To be fair, the standard Unix commands cat and sort do have some additional functionality that these replacements lack, but you can't beat them for the price! You can now reimplement all of your standard Unix utilities in Perl and painlessly port them to any machine that has Perl whether that machine is running Unix or not. And you can be certain that the programs on every different type of machine will have the same behavior.[*]

[*] In fact, the Perl Power Tools (PPT) project, whose goal is to implement all of the classic Unix utilities in Perl, completed nearly all the utilities (and most of the games) but got bogged down when they got to reimplementing the shell. The PPT project has been useful because it has made these standard utilities available on many non-Unix machines.

What might not be obvious is that print has optional parentheses, which can sometimes cause confusion. Remember the rule that parentheses in Perl may be omitted except when doing so would change the meaning of a statement. Here are two ways to print the same thing:

    print("Hello, world!\n");
    print "Hello, world!\n";

So far, so good. Another rule in Perl is that if the invocation of print looks like a function call, then it is a function call. It's a simple rule, but what does it mean for something to look like a function call?

In a function call, there's a function name immediately[*] followed by parentheses around the function's arguments, like this:

[*] We say "immediately" here because Perl won't permit a newline character between the function name and the open parenthesis in this kind of function call. If there is a newline there, Perl will see your code as making a list operator, rather than a function call. This is the kind of technical detail that we mention for completeness. If you're terminally curious, see the full story in the manpages.

    print (2+3);

That looks like a function call, so it is a function call. It prints 5, but then it returns a value like any other function. The return value of print is a true or false value, indicating the success of the print. It nearly always succeeds unless you get some I/O error, so the $result in the following statement will normally be 1:

    $result = print("hello world!\n");

But what if you used the result in some other way? Suppose you decide to multiply the return value times four:

    print (2+3)*4;  # Oops!

When Perl sees this line of code, it prints 5 as you asked. Then it takes the return value from print, which is 1, and multiplies that times 4. Then, it throws away the product, wondering why you didn't tell it to do something else with it. At this point, someone looking over your shoulder says, "Hey, Perl can't do math! That should have printed 20, rather than 5!"

This is the problem with the optional parentheses; sometimes, we humans forget where the parentheses belong. When there are no parentheses, print is a list operator, printing all of the items in the following list, which is what you'd expect. But when the first thing after print is a open parenthesis, print is a function call, and it will print only what's found inside the parentheses. Since that line had parentheses, it's the same to Perl as if you'd said this:

    ( print(2+3) ) * 4;  # Oops!

Fortunately, Perl can almost always help you with this if you ask for warnings. So use -w, or use warnings, at least during program development and debugging.
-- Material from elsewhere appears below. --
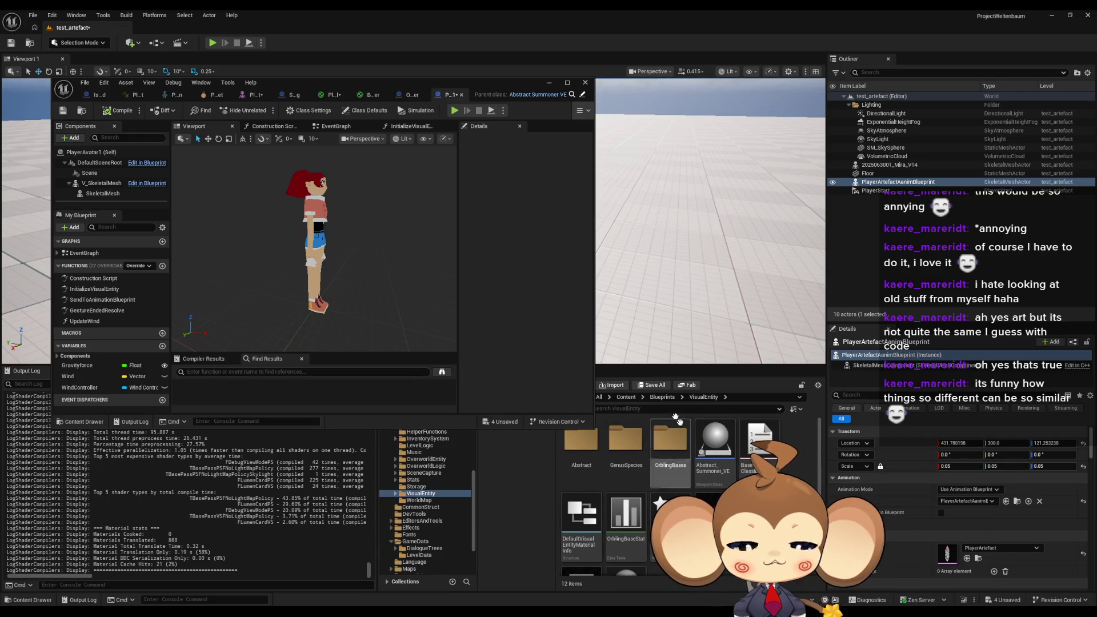
pyautogui.click(662, 397)
pyautogui.scroll(-5, 737, 472)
This ruleIf it looks like a function call, it is a function callapplies to all list functions[Section 5.4.  Output to Standard Output] in Perl, not just to print, but you're most likely to notice it with print. If print (or another function name) is followed by an open parenthesis, ensure the corresponding closed parenthesis comes after all of the arguments to that function.

[Section 5.4.  Output to Standard Output] Functions that take zero or one arguments don't suffer from this problem.